• _EXERCISE DETAILS_
Repeat exactly, and only, the lines from the one holding "Kolme mekanismia toistuu" through the last line of the records below.

Stored data entries
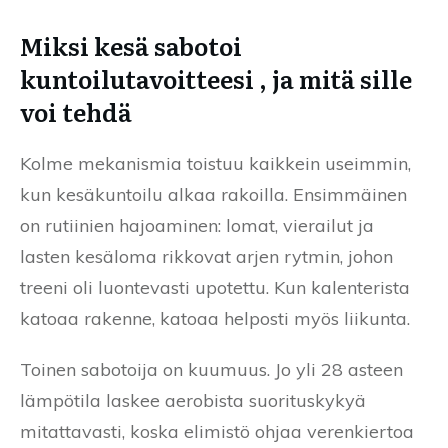
Miksi kesä sabotoi
kuntoilutavoitteesi , ja mitä sille
voi tehdä
Kolme mekanismia toistuu kaikkein useimmin,
kun kesäkuntoilu alkaa rakoilla. Ensimmäinen
on rutiinien hajoaminen: lomat, vierailut ja
lasten kesäloma rikkovat arjen rytmin, johon
treeni oli luontevasti upotettu. Kun kalenterista
katoaa rakenne, katoaa helposti myös liikunta.
Toinen sabotoija on kuumuus. Jo yli 28 asteen
lämpötila laskee aerobista suorituskykyä
mitattavasti, koska elimistö ohjaa verenkiertoa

• _TASK RESPONSE_
Kolme mekanismia toistuu kaikkein useimmin,
kun kesäkuntoilu alkaa rakoilla. Ensimmäinen
on rutiinien hajoaminen: lomat, vierailut ja
lasten kesäloma rikkovat arjen rytmin, johon
treeni oli luontevasti upotettu. Kun kalenterista
katoaa rakenne, katoaa helposti myös liikunta.
Toinen sabotoija on kuumuus. Jo yli 28 asteen
lämpötila laskee aerobista suorituskykyä
mitattavasti, koska elimistö ohjaa verenkiertoa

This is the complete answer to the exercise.